This year, Muslims all over the Treasure Valley are fasting the lunar month of Ramadan, which happens to straddle April and May. As in every year, Muslims fast from dawn to dusk, abstaining from food and drink during daylight hours.
Fasting for Ramadan is one of the five pillars of Islam. This divine institution is ordained in the Quran, Verse 2:183: “O you who believe! Fasting is prescribed to you as it was prescribed to those before you, that you may (learn) self-restraint.”
In this verse, the Quran refers to the People of the Book (mainly Jews and Christians) who preceded Muslims with their own rites and rituals. The verse then explains the purpose of this period of abstinence as a training for self-control and self-restraint.
To explain the Islamic fast, it is useful to distinguish between two phases during the month of Ramadan. The first phase is an adaptation phase, which may be considered the hardest since it involves an overnight change of lifestyle. A fasting person suddenly shifts from a lifestyle of regularly spaced meals to one of rigor and diet. After about 10 days, the body becomes accustomed to this new lifestyle and begins an equilibrium phase lasting about 20 days.
Children, nursing women, the elderly and those with chronic health problems are exempted from this fast. The traditional way of acquitting oneself from this religious obligation is to feed one poor person every day at the “iftar” time — that is, at the time of breaking fast.
A more convenient way is to pay the monetary equivalent of an iftar to the local mosque, which will use it to feed poor people.
Travelers are also exempted from fasting provided they make up for the lost days later.
To make the fast less arduous and safer for the body, Muslims are urged to eat a predawn meal called the suhur. This small meal is a notable difference from the fast of other People of the Book, which could last 24 hours, from one sunset to the next.
One of my fondest memories is recalling my mother waking me up to eat the suhur in the middle of the night. I would stumble to the kitchen table, half asleep. There, in the company of other members of my family, we would eat silently in the quiet stillness of the night. I am now more grateful than ever for my mother’s compassion for waking me up, even if my body wanted to remain asleep.

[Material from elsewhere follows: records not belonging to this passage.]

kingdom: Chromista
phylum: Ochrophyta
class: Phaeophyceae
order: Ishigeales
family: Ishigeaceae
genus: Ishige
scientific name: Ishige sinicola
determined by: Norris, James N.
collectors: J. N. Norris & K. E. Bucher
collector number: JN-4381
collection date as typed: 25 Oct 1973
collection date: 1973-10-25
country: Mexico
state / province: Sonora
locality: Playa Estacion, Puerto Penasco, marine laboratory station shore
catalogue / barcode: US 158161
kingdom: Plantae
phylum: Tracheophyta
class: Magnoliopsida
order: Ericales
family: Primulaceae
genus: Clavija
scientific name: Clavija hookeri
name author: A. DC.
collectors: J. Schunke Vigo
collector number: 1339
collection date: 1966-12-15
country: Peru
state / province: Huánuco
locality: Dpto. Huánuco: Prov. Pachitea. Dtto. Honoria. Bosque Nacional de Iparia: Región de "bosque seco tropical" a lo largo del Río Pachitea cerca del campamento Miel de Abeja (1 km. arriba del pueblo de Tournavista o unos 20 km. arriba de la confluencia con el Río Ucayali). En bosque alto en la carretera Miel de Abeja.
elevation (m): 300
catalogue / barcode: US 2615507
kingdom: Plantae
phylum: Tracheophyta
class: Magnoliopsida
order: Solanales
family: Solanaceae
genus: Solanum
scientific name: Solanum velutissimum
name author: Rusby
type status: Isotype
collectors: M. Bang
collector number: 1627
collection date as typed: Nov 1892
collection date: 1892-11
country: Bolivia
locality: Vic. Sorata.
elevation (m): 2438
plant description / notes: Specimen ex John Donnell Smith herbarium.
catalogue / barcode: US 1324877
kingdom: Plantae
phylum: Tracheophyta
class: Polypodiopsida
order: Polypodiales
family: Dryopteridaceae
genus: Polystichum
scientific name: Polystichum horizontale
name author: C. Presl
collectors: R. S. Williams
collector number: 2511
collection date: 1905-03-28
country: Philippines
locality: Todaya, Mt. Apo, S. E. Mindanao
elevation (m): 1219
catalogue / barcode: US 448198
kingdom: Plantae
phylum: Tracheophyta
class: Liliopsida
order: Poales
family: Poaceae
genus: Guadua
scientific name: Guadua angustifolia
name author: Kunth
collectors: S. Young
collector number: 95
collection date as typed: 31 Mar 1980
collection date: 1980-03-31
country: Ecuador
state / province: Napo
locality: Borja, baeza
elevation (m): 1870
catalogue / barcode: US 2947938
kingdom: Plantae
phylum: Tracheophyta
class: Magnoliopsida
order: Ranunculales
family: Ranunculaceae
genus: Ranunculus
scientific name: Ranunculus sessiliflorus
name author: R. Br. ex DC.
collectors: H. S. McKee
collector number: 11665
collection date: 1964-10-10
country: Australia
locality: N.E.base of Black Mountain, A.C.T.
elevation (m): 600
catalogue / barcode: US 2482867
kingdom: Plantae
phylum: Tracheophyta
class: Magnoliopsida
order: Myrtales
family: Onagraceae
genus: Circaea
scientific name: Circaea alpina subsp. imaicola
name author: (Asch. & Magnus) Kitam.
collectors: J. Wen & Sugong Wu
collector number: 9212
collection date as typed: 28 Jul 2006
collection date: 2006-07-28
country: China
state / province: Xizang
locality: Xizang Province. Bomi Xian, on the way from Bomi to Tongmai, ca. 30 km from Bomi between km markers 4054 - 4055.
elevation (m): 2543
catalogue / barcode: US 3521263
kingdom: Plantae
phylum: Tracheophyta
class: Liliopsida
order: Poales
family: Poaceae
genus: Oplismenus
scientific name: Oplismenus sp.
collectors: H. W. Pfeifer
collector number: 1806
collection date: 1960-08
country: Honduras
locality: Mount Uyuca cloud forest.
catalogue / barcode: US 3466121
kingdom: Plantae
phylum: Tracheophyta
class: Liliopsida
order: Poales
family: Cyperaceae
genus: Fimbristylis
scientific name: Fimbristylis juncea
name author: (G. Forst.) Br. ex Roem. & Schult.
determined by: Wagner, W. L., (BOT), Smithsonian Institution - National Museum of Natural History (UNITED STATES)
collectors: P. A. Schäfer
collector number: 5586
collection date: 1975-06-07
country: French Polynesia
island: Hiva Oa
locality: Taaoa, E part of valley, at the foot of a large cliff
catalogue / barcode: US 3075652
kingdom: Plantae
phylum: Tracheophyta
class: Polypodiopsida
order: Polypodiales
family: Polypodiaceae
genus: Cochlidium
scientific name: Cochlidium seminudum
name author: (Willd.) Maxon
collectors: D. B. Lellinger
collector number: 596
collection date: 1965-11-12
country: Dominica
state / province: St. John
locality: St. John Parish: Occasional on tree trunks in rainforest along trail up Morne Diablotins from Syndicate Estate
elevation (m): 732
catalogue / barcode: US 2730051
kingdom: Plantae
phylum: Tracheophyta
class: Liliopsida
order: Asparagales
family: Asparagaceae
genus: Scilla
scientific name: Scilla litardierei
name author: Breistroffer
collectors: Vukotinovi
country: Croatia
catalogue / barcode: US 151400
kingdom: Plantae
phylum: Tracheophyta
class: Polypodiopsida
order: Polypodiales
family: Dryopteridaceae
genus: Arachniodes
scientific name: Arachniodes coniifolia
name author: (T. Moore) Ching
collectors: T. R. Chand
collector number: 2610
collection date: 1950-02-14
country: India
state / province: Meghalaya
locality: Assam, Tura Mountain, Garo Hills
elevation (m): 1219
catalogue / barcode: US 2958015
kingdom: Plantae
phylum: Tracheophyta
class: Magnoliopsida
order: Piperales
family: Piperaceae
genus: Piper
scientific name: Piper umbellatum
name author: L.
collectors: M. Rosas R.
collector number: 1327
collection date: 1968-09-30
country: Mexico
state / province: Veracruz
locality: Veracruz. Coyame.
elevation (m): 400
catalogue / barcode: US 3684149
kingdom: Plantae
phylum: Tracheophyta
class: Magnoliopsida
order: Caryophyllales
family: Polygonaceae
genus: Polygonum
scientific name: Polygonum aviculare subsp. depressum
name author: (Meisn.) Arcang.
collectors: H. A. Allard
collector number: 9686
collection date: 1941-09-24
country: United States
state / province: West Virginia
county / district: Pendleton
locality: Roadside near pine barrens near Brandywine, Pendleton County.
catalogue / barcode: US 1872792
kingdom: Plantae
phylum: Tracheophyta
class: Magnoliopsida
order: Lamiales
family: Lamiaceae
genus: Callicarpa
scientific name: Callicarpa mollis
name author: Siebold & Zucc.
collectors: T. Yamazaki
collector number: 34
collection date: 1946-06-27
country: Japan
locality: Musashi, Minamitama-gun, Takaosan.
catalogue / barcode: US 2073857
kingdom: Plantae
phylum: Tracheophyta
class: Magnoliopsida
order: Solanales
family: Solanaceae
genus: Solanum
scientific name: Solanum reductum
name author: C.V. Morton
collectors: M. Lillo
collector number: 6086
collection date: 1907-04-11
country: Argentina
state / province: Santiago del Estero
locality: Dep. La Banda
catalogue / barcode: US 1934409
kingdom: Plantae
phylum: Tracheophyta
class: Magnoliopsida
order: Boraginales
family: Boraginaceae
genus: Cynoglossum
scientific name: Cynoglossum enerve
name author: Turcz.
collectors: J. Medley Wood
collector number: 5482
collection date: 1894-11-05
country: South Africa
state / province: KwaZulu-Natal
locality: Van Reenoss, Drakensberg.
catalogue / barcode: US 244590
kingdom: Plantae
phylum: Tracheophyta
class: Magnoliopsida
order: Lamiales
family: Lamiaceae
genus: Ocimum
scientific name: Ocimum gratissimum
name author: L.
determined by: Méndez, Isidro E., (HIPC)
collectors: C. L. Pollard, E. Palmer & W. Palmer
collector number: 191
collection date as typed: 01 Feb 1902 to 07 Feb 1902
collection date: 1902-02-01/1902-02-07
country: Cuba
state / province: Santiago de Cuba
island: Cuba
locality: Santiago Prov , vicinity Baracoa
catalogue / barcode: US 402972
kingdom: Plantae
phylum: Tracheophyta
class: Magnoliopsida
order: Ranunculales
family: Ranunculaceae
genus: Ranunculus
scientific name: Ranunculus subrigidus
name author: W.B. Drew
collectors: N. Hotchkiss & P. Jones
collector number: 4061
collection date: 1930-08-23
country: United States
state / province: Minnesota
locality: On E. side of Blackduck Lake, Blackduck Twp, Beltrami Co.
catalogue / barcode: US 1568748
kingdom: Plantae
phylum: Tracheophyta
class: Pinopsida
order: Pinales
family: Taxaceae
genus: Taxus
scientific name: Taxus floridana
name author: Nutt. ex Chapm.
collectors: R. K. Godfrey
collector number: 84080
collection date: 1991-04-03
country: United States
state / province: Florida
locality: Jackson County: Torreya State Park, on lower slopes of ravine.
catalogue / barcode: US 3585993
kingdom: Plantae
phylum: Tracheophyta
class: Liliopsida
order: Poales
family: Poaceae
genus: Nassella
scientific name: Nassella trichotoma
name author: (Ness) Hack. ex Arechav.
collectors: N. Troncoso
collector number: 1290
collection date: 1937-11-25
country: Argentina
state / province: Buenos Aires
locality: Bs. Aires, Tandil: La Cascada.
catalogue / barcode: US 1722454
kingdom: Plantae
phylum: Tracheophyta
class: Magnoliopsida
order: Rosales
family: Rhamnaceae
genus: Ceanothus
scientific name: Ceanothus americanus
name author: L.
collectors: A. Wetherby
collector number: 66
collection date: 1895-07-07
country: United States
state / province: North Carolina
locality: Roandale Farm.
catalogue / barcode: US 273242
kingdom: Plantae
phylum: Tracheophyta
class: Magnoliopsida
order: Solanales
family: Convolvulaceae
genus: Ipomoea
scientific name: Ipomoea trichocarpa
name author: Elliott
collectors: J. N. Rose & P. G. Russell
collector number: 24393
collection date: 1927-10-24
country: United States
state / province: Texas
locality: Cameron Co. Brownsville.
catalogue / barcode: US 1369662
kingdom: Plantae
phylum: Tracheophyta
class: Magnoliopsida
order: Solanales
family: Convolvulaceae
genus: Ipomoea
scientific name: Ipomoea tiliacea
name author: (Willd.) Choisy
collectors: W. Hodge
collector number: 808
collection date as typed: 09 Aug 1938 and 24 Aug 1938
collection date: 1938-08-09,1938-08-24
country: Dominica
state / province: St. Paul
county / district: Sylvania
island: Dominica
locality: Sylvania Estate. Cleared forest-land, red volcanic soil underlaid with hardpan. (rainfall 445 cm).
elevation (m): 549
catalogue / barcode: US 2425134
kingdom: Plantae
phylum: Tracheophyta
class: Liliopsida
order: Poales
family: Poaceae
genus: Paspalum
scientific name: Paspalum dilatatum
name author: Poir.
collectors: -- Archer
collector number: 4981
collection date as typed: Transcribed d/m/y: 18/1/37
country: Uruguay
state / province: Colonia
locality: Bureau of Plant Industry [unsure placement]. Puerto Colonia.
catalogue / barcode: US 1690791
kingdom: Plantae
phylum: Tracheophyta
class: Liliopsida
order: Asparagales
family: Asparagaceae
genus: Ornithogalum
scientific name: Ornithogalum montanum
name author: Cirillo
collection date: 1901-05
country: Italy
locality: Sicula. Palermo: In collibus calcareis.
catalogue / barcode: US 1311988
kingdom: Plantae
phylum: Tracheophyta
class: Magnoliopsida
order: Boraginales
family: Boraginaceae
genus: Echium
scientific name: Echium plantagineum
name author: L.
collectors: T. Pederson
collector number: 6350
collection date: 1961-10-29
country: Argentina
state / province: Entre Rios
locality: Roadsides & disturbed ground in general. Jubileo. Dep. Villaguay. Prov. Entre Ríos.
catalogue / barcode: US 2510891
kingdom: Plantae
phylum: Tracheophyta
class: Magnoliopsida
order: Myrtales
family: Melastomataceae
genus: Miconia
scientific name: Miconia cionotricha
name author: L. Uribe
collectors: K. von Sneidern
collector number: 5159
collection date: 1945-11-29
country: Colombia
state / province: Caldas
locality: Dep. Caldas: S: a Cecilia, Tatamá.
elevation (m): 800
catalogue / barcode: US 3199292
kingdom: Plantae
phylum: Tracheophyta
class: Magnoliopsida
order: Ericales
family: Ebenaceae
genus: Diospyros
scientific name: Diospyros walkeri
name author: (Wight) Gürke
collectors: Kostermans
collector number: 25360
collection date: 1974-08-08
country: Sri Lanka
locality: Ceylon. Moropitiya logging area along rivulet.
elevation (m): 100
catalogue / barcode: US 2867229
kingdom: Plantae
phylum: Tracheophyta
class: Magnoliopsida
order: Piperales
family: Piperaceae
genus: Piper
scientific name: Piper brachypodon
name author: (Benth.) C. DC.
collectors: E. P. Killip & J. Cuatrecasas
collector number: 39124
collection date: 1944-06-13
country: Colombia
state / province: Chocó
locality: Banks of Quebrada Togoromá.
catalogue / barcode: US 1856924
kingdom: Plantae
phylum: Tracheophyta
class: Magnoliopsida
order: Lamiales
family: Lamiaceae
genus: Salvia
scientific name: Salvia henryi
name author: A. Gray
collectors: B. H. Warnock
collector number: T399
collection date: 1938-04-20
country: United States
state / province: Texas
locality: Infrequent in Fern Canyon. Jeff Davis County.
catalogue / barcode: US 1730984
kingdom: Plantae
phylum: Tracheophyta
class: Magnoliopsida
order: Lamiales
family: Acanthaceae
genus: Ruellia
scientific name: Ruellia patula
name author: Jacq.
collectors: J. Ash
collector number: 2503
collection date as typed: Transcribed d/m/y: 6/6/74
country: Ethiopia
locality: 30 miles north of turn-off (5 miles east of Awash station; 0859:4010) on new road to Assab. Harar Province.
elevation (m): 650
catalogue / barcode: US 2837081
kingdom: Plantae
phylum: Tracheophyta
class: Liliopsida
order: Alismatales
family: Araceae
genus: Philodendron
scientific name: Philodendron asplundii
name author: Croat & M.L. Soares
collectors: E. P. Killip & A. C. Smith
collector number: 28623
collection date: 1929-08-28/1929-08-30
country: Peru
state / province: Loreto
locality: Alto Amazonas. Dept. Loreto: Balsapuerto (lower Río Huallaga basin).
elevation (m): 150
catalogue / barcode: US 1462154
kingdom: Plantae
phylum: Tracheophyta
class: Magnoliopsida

During the day, a fasting person mobilizes their senses to be extra careful with behavior. We commonly use a metaphor to say that all of the senses are fasting. For example, a Muslim strives to guard their tongue from using offensive language and closes their ears to senseless speech by leaving the company of those who engage in it.
Acts of anger are strictly avoided, as they may nullify the fast. The traditional response to an act of provocation during the day is to say twice, “I am fasting,” to a belligerent person and to turn the other cheek. This meek behavior requires tremendous effort and focus for someone deprived of food and coffee.
The month of Ramadan is essentially a period of training the spirit to have dominance over the body and its primal desires and instincts. A month of fasting may seem like a long period for the uninitiated. To be meaningful, however, a training period must be sufficiently long and adequate in order to recalibrate one’s biological, mental, emotional and spiritual dimensions.
During 30 days, the will and spirit are galvanized in a union where they reinforce each other. The spirit takes over the reins of a person’s life and obliges the body to submit to a new lifestyle of sacrifice and reward. A person becomes better able to control one’s emotions and to confine them to their proper role. The body learns that one’s desires no longer direct one’s life and personality.
In this state of fasting, we are not suppressing our emotions. We are merely readjusting the role of each part of ourselves. An imperfect fast, on the other hand, only brings hunger, starvation and disappointment.
When we fast, we learn to empathize with the poor, the hungry and the destitute. There are also the elderly, the sick, the widows, the orphans and the stranded travelers. Keeping them in mind softens our hearts and guides us to relieve their hardships with acts of kindness.
Fasting is a communal event. A fasting person realizes that they are a part of a bigger community which rises or falls together. It is common for families to invite each other for dinner and to exchange food.
Unfortunately, this year, just like last year, the pandemic has put a damper on communal activities. We will need to be patient for now and reluctantly wait another year until this pandemic is over. We hope that good times will return soon, after most everyone has been vaccinated, and that it will be safe to gather again for prayers and Ramadan festivities.
Said Ahmed-Zaid is a Boise State University engineering professor and the 2004 recipient of the annual HP Award for Distinguished Leadership in Human Rights. The Idaho Statesman’s weekly faith column features a rotation of writers from many different faiths and perspectives.